You and your friend already know something that surprisingly few know: Many foods that do not look sugary and do not taste sweet are quickly and efficiently converted into sugar shortly after entering our lips. Starches—like those found in white bread, rice, and other simple grains—are chemically composed of sugar molecules chained together. Our bodies contain enzymes that can break down these sugar polymers into individual molecules. You can test one—amylase—by putting a morsel of plain white bread in your mouth and chewing but not swallowing for a minute or so. The amylase in your saliva will make the bread taste sweet, revealing the vast amount of sugar contained within even a bite of bread. Simple, starchy, "white" foods have high glycemic indices, shooting blood sugar skyward.
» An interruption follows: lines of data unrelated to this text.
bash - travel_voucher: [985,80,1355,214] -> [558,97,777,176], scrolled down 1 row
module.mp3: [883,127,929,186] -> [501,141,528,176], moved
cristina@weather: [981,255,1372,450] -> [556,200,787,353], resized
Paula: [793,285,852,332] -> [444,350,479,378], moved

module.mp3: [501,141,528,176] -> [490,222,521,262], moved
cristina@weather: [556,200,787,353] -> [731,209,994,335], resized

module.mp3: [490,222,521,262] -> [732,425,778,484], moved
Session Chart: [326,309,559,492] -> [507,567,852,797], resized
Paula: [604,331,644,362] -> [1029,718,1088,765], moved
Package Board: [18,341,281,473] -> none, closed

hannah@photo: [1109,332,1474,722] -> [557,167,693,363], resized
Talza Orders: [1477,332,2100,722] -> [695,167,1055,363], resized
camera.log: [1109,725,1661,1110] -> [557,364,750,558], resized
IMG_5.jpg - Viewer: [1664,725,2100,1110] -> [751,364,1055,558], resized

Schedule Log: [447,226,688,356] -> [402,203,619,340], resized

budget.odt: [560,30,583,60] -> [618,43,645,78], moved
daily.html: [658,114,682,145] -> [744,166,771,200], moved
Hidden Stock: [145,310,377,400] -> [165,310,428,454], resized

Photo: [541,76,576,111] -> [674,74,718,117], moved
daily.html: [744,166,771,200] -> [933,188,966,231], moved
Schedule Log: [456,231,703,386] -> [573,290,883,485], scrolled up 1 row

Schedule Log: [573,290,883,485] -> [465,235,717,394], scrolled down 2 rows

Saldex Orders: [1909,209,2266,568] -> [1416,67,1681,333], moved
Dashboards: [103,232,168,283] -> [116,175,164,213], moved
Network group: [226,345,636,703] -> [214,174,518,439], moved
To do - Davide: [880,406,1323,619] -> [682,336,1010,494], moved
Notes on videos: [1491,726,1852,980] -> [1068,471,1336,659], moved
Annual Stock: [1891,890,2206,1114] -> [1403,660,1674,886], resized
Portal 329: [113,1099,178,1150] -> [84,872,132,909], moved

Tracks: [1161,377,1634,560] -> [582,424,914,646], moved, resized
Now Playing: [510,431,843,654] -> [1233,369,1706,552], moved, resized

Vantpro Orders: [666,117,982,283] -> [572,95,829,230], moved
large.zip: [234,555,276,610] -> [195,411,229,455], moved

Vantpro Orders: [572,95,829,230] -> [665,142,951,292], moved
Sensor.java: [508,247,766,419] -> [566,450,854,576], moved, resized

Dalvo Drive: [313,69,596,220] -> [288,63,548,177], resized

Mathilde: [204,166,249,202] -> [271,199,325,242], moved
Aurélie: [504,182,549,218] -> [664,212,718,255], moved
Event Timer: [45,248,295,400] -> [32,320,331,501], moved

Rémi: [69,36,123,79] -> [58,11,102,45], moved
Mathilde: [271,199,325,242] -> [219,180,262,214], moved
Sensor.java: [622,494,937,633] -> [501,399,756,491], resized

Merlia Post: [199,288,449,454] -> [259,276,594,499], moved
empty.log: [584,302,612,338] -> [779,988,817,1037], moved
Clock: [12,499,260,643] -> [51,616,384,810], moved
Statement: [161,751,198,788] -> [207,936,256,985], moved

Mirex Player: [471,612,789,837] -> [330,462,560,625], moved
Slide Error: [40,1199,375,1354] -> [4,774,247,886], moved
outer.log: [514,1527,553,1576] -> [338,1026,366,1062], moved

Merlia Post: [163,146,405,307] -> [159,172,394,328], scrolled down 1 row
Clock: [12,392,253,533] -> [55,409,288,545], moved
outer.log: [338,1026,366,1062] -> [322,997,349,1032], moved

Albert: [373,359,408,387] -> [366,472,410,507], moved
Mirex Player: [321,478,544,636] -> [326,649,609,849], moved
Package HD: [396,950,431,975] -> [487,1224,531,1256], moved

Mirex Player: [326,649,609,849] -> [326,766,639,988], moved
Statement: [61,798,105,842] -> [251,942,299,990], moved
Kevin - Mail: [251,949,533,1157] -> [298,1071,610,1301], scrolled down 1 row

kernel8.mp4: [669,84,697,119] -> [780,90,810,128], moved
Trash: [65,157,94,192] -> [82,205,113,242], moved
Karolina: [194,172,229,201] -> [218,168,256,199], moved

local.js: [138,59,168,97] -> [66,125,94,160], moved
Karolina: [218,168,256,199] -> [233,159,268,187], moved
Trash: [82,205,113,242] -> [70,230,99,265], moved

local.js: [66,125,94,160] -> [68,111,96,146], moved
As to your friend's claim, several studies have been completed. A recent study in the British Journal of Nutrition by K. A. Hätönen and L. M. Valsta and others compared the spike in blood sugar after a meal of mashed potatoes to a meal of mashed potatoes with oil, chicken breast, salad, and combinations of those four items. As you'd expect, a meal solely of potatoes (near pure starch) spiked blood sugar about as much as drinking a pure glucose solution. Mashed potatoes eaten with oil or chicken dramatically lowered the spike in blood sugar, and thus the effective glycemic index of the meal. Salad, in contrast, did little to reduce the rise in blood sugar from the potatoes. Similar studies have been completed showing that eating nuts, fish, and other forms of protein with starchy meals can reduce the overall glycemic index of the meal.

Of course, wheat and rice come naturally with protein and fat to balance out the starch. It's only after all the processing—typical only in modern food making—that the pure starch is left behind.

Your friend is right: Some of the consequences from giving in to a sweet tooth can be helped with a bit of protein or fat.